**INFORMATION SHOWN:**
*** Block opens ***

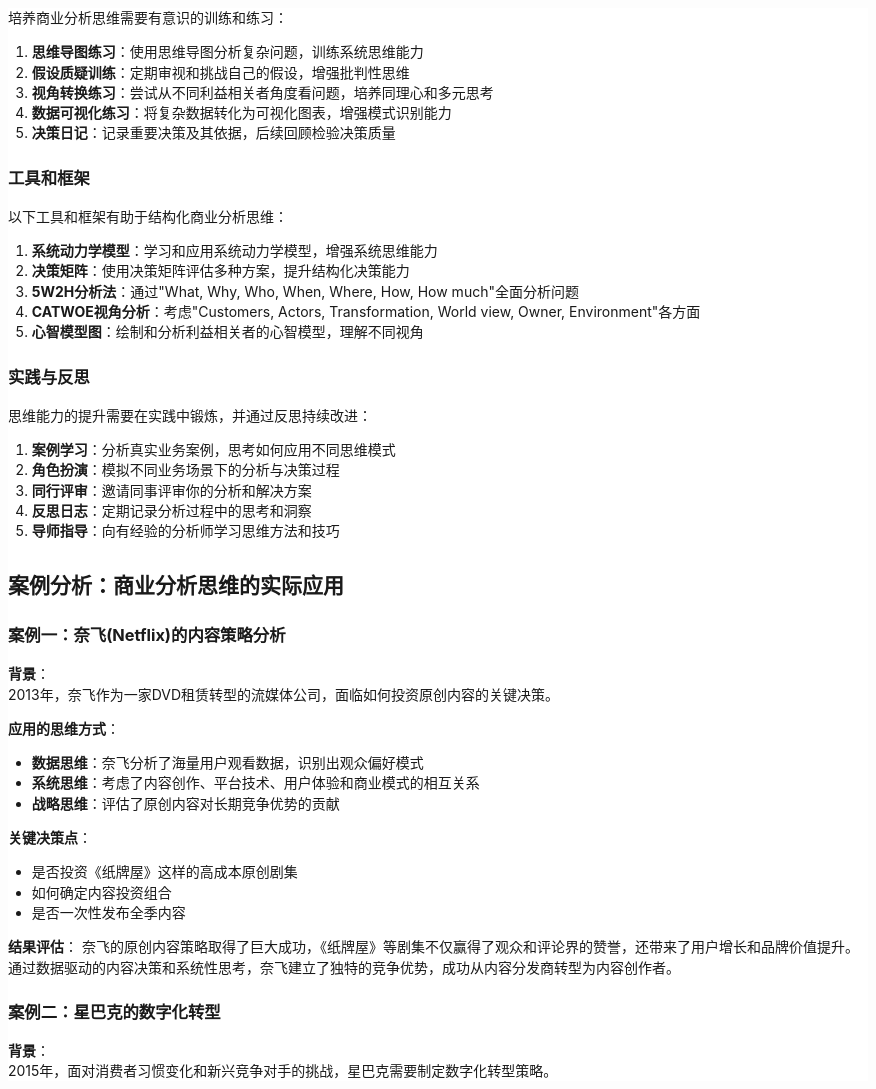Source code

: 培养商业分析思维需要有意识的训练和练习：

1. **思维导图练习**：使用思维导图分析复杂问题，训练系统思维能力
2. **假设质疑训练**：定期审视和挑战自己的假设，增强批判性思维
3. **视角转换练习**：尝试从不同利益相关者角度看问题，培养同理心和多元思考
4. **数据可视化练习**：将复杂数据转化为可视化图表，增强模式识别能力
5. **决策日记**：记录重要决策及其依据，后续回顾检验决策质量

### 工具和框架

以下工具和框架有助于结构化商业分析思维：

1. **系统动力学模型**：学习和应用系统动力学模型，增强系统思维能力
2. **决策矩阵**：使用决策矩阵评估多种方案，提升结构化决策能力
3. **5W2H分析法**：通过"What, Why, Who, When, Where, How, How much"全面分析问题
4. **CATWOE视角分析**：考虑"Customers, Actors, Transformation, World view, Owner, Environment"各方面
5. **心智模型图**：绘制和分析利益相关者的心智模型，理解不同视角

### 实践与反思

思维能力的提升需要在实践中锻炼，并通过反思持续改进：

1. **案例学习**：分析真实业务案例，思考如何应用不同思维模式
2. **角色扮演**：模拟不同业务场景下的分析与决策过程
3. **同行评审**：邀请同事评审你的分析和解决方案
4. **反思日志**：定期记录分析过程中的思考和洞察
5. **导师指导**：向有经验的分析师学习思维方法和技巧

## 案例分析：商业分析思维的实际应用

### 案例一：奈飞(Netflix)的内容策略分析

**背景**：  
2013年，奈飞作为一家DVD租赁转型的流媒体公司，面临如何投资原创内容的关键决策。

**应用的思维方式**：
- **数据思维**：奈飞分析了海量用户观看数据，识别出观众偏好模式
- **系统思维**：考虑了内容创作、平台技术、用户体验和商业模式的相互关系
- **战略思维**：评估了原创内容对长期竞争优势的贡献

**关键决策点**：
- 是否投资《纸牌屋》这样的高成本原创剧集
- 如何确定内容投资组合
- 是否一次性发布全季内容

**结果评估**：
奈飞的原创内容策略取得了巨大成功，《纸牌屋》等剧集不仅赢得了观众和评论界的赞誉，还带来了用户增长和品牌价值提升。通过数据驱动的内容决策和系统性思考，奈飞建立了独特的竞争优势，成功从内容分发商转型为内容创作者。

### 案例二：星巴克的数字化转型

**背景**：  
2015年，面对消费者习惯变化和新兴竞争对手的挑战，星巴克需要制定数字化转型策略。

*** Block closes ***

**TASK DIRECTIONS:**
Copy out nothing but the lines from the beginning of the records through the one that contains "- **系统思维**：考虑了内容创作、平台技术、用户体验和商业模式的相互关系". Skip the pictures.

**SOLUTION TO THE PROBLEM:**
Source code

: 培养商业分析思维需要有意识的训练和练习：

1. **思维导图练习**：使用思维导图分析复杂问题，训练系统思维能力
2. **假设质疑训练**：定期审视和挑战自己的假设，增强批判性思维
3. **视角转换练习**：尝试从不同利益相关者角度看问题，培养同理心和多元思考
4. **数据可视化练习**：将复杂数据转化为可视化图表，增强模式识别能力
5. **决策日记**：记录重要决策及其依据，后续回顾检验决策质量

### 工具和框架

以下工具和框架有助于结构化商业分析思维：

1. **系统动力学模型**：学习和应用系统动力学模型，增强系统思维能力
2. **决策矩阵**：使用决策矩阵评估多种方案，提升结构化决策能力
3. **5W2H分析法**：通过"What, Why, Who, When, Where, How, How much"全面分析问题
4. **CATWOE视角分析**：考虑"Customers, Actors, Transformation, World view, Owner, Environment"各方面
5. **心智模型图**：绘制和分析利益相关者的心智模型，理解不同视角

### 实践与反思

思维能力的提升需要在实践中锻炼，并通过反思持续改进：

1. **案例学习**：分析真实业务案例，思考如何应用不同思维模式
2. **角色扮演**：模拟不同业务场景下的分析与决策过程
3. **同行评审**：邀请同事评审你的分析和解决方案
4. **反思日志**：定期记录分析过程中的思考和洞察
5. **导师指导**：向有经验的分析师学习思维方法和技巧

## 案例分析：商业分析思维的实际应用

### 案例一：奈飞(Netflix)的内容策略分析

**背景**：  
2013年，奈飞作为一家DVD租赁转型的流媒体公司，面临如何投资原创内容的关键决策。

**应用的思维方式**：
- **数据思维**：奈飞分析了海量用户观看数据，识别出观众偏好模式
- **系统思维**：考虑了内容创作、平台技术、用户体验和商业模式的相互关系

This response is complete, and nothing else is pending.